Tyco’s programs were a weakness in the organization. Former Tyco International CEO L. Dennis Kozlowski and finance chief Mark Swartz have been sentenced to eight and one-third to 25 years for stealing hundreds of millions of dollars from the company.

The major ethics issues in Tyco’s case were as follows:Kozlowski’s motivation for trying to avoid sales tax on his art purchases were (1) his materialistic desires, and (2) his avoidance of raising a red flag on his illegal activities at Tyco.Kozlowski’s materialistic desires pointed to greed for financial or material gains. Tyco International plc was a security systems company incorporated in the Republic of Ireland, with operational headquarters in Princeton, New Jersey, United States. The company had programs that enabled Kozlowski to unethically use assets for personal needs. Commingling of assets occurred when Kozlowski considered the assets of Tyco as his own personal assets. State Supreme Court Judge Michael Obus had mandated that Kozlowski and Swartz repay $134 million as restitution and forfeit another $70 million in fines from Kozlowski and an additional $35 million in fines from Swartz.The executives had only made their guilt seem more obvious by the ridiculously extravagant lifestyle which they had lived during the years when they supposedly absconded with the up to $600 million from the international giant’s corporate treasury. Kozlowski and other officers from Tyco were imprisoned. Even outsiders or third parties could get involved in these ethics issues. Tyco declined as investors lost confidence in the company.Tyco’s case shows that ethics issues can occur in different parts of an organization.

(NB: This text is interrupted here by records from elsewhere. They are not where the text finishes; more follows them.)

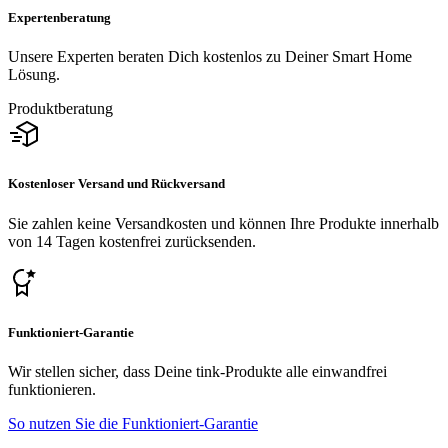
Expertenberatung
Unsere Experten beraten Dich kostenlos zu Deiner Smart Home
Lösung.
Produktberatung
Kostenloser Versand und Rückversand
Sie zahlen keine Versandkosten und können Ihre Produkte innerhalb
von 14 Tagen kostenfrei zurücksenden.
Funktioniert-Garantie
Wir stellen sicher, dass Deine tink-Produkte alle einwandfrei
funktionieren.
So nutzen Sie die Funktioniert-Garantie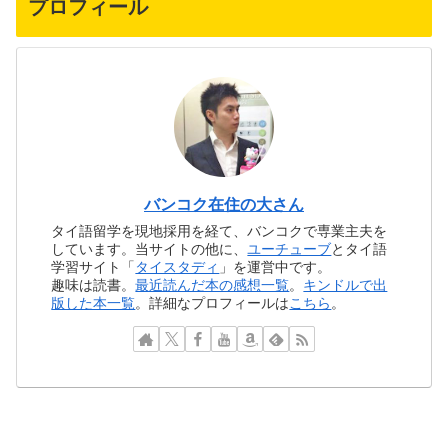
プロフィール
バンコク在住の大さん
タイ語留学を現地採用を経て、バンコクで専業主夫を
しています。当サイトの他に、
ユーチューブ
とタイ語
学習サイト「
タイスタディ
」を運営中です。
趣味は読書。
最近読んだ本の感想一覧
。
キンドルで出
版した本一覧
。詳細なプロフィールは
こちら
。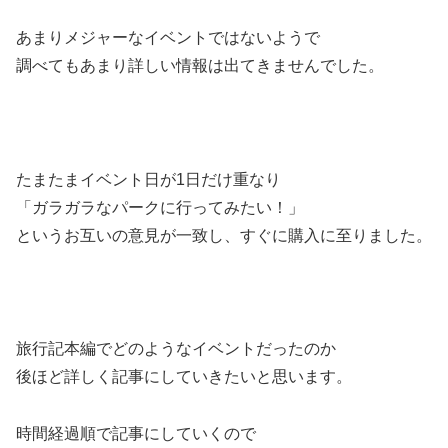
あまりメジャーなイベントではないようで
調べてもあまり詳しい情報は出てきませんでした。
たまたまイベント日が1日だけ重なり
「ガラガラなパークに行ってみたい！」
というお互いの意見が一致し、すぐに購入に至りました。
旅行記本編でどのようなイベントだったのか
後ほど詳しく記事にしていきたいと思います。
時間経過順で記事にしていくので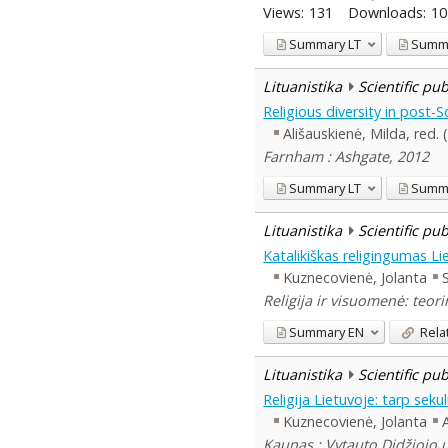
Views:
131
Downloads:
10
Summary
LT
Summ
Lituanistika
Scientific pu
Religious diversity in post-
Ališauskienė, Milda, red. 
Farnham : Ashgate, 2012
Summary
LT
Summ
Lituanistika
Scientific pu
Katalikiškas religingumas L
Kuznecovienė, Jolanta
Religija ir visuomenė: teor
Summary
EN
Rela
Lituanistika
Scientific pu
Religija Lietuvoje: tarp sekuli
Kuznecovienė, Jolanta
Kaunas : Vytauto Didžiojo u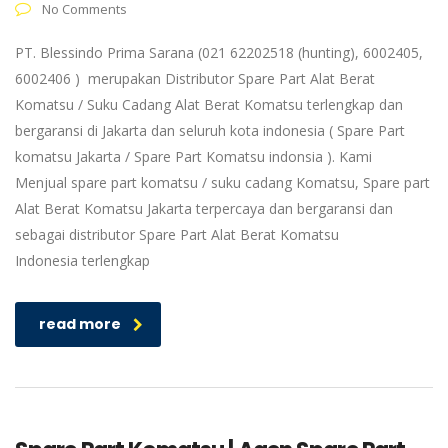
No Comments
PT. Blessindo Prima Sarana (021 62202518 (hunting), 6002405,
6002406 ) merupakan Distributor Spare Part Alat Berat
Komatsu / Suku Cadang Alat Berat Komatsu terlengkap dan
bergaransi di Jakarta dan seluruh kota indonesia ( Spare Part
komatsu Jakarta / Spare Part Komatsu indonsia ). Kami
Menjual spare part komatsu / suku cadang Komatsu, Spare part
Alat Berat Komatsu Jakarta terpercaya dan bergaransi dan
sebagai distributor Spare Part Alat Berat Komatsu
Indonesia terlengkap
read more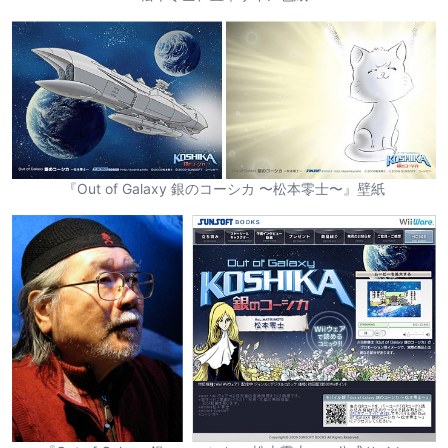
『Out of Galaxy 銀のコーシカ 〜松本零士〜』壁紙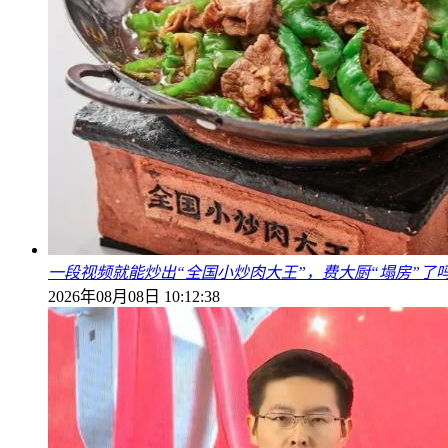
一段视频就能炒出“全国小炒肉大王”，费大厨“塌房”了
2026年08月08日 10:12:38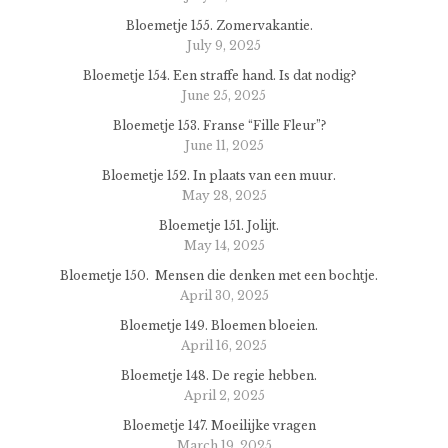
Bloemetje 155. Zomervakantie.
July 9, 2025
Bloemetje 154. Een straffe hand. Is dat nodig?
June 25, 2025
Bloemetje 153. Franse “Fille Fleur”?
June 11, 2025
Bloemetje 152. In plaats van een muur.
May 28, 2025
Bloemetje 151. Jolijt.
May 14, 2025
Bloemetje 150. Mensen die denken met een bochtje.
April 30, 2025
Bloemetje 149. Bloemen bloeien.
April 16, 2025
Bloemetje 148. De regie hebben.
April 2, 2025
Bloemetje 147. Moeilijke vragen
March 19, 2025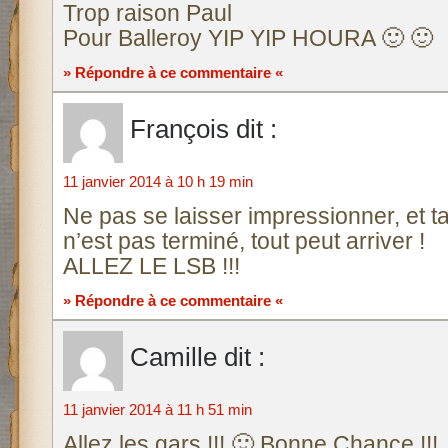
Trop raison Paul
Pour Balleroy YIP YIP HOURA 🙂 🙂
» Répondre à ce commentaire «
François
dit :
11 janvier 2014 à 10 h 19 min
Ne pas se laisser impressionner, et t
n’est pas terminé, tout peut arriver !
ALLEZ LE LSB !!!
» Répondre à ce commentaire «
Camille
dit :
11 janvier 2014 à 11 h 51 min
Allez les gars !!! 🙂 Bonne Chance !!!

The Tyco two were tried and found guilty in 2005, and are currently serving a 25- year- sentence. Court proceedings proved that Kozlowski stole millions of dollars from Tyco, and that his illegal financial transactions were extensive. The trial ended in mistrial and a retrial occurred in 2005.

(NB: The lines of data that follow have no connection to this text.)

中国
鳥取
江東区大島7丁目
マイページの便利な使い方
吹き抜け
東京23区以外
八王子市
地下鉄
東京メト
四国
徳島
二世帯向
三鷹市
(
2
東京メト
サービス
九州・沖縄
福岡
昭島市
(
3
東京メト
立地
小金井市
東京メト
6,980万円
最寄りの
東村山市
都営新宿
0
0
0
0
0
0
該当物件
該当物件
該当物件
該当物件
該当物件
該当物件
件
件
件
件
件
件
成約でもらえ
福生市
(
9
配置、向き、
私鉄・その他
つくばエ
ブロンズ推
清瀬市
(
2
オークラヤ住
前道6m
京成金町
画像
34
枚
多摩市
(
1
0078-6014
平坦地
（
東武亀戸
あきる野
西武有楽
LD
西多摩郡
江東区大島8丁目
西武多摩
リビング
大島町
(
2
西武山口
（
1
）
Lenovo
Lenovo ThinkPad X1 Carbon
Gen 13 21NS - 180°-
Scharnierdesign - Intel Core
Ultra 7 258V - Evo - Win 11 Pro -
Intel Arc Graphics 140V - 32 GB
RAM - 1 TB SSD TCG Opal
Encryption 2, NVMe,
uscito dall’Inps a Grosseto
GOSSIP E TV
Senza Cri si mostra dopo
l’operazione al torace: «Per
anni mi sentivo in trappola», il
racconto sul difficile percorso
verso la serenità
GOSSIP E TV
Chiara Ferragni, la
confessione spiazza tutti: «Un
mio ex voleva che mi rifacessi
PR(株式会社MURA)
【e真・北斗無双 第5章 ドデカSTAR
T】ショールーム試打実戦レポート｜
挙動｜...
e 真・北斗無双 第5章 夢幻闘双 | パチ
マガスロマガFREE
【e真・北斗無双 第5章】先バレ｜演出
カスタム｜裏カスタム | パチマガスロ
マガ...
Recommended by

The case of Tyco’s corporate scandal of 2002 focuses on the problem of unethical business practice and related issues. Through L. Dennis Kozlowski’s and Mark Swartz’s scandal reported in 2002, the Tyco Company lost over $28 billion dollars in debt. The scandal turned into a long, drawn out trial as the two accused men vigorously denied any wrongdoing and fought the charges vehemently. These were such well known corporate crimes as grand larceny, Among these were WorldCom, Adelphia Communications Corp, and Enron. Tyco was a large organization that grew through numerous acquisitions. It was also an exploitation of the weakness of the financial loopholes in the firm at the time of his leadership.It would have been possible for the board of directors to see the adjustments taking place in programs at Tyco. Swartz experienced the exact same sentence for his role in the Tyco International scandal.A class action lawsuit followed the Tyco International scandal criminal trial with a verdict handed down by Federal District Court Judge Paul Barbadoro in May of 2007. However, the biggest lash came to its shareholders who lost over $90 billion. The financial programs were opportunities for Kozlowski’s illegal financial transactions and unethical business practices.The board of directors should have examined these programs to evaluate their appropriateness. Tyco International has operations in over 100 countries and claims to be the world's largest maker and servicer of electrical and electronic components; the largest designer and maker of undersea telecommunications systems; the larger maker of fire protection systems and electronic security services; the largest maker of specialty valves; and a major player in the disposable medical products, plastics, and adhesives markets. He also used Tyco’s money to cover the costs of properties he purchased. The Tyco scandal of 2002 clearly demonstrates that the firm’s moral compass was askew.